MC Scat Cat Syndrome
Tuesday, May 15, 2012
As I am a child of the 80s I will always remember the duet between Paula Abdul and an animated cat. I keep thinking about it right now because I feel like I am in fact taking two steps forward and then two steps back. The hardest part is remembering that this is a long term journey and not a quick fix.
Yesterday I realized that had forgotten to take my insulin shot for 2 straight days (one of the joys of the coma and the surgeries is a horrible short term memory even if my long term and useless pop culture memories stay intact) because I had fallen out of my routine. Well, I decided to check my blood glucose levels (I had finished eating lunch about an hour ago when I tested). The reading was 154. To be honest I was ecstatic. I went back to a very low carb diet about a week and a half ago after having success with it before and falling out due to sheer laziness and convenience. To be at 154 with no insulin for 2 days and right when I should basically have been spiking is incredibly cool.
This morning I was getting dressed to go to work and the pants I tried to put on wouldn't fit if I wanted to be able to sit or breathe while in the office. These pants were so loose that I could take them off while buttoned about 2 years ago (after the worst of my surgeries, the one with the coma, I had lost about 70 lbs.). I had to go get the jeans that I had worn last week (and that thankfully my wife had washed since then) so that I could have pants to wear. And now I feel like a bloated whale carcass washed up on the beach.

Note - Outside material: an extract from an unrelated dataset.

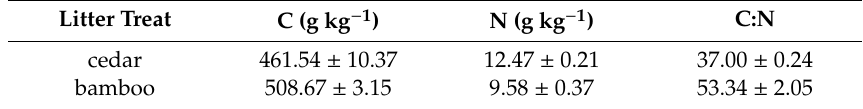
Table 1. Carbon (C), nitrogen (N), and phosphorus (P) concentration (g kg − 1 ) and their stoichiometric characteristics of cedar and bamboo fine root litter used in this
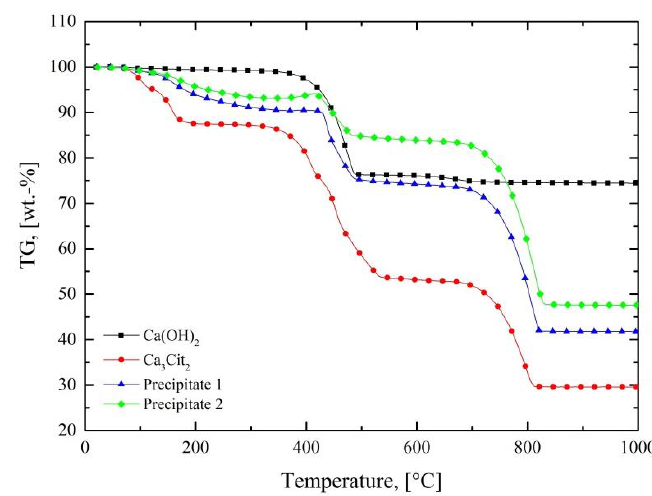
Figure 3. Thermogravimetric analyses in air of pure Ca(OH) 2 and Ca 3 Cit 2 , as well as two precipitates from the aforementioned preliminary investigations, in which Ca(OH) 2 served as the precipitating agent.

I understand clinically that I am not going to undo 2 years of being mostly stupid in my lifestyle choices (let alone 30+ years of stupid choices) in a week and a half. I am not going to wake up tomorrow looking like Brad Pitt in Fight Club (more's the pity I suppose). But to feel so good on Monday only to feel so bad on Tuesday is tough.
I put this as my status update for today, but I feel the need to re-post it here in order to remind myself and to remind anyone reading this that all we can do is what we think we are supposed to do, for it is not our place to know the Master Plan:
As you do not know the path of the wind, or how the body is formed in a mother's womb, so you cannot understand the work of God, the Maker of all things.
Good luck to everyone. I hope you have a successful day.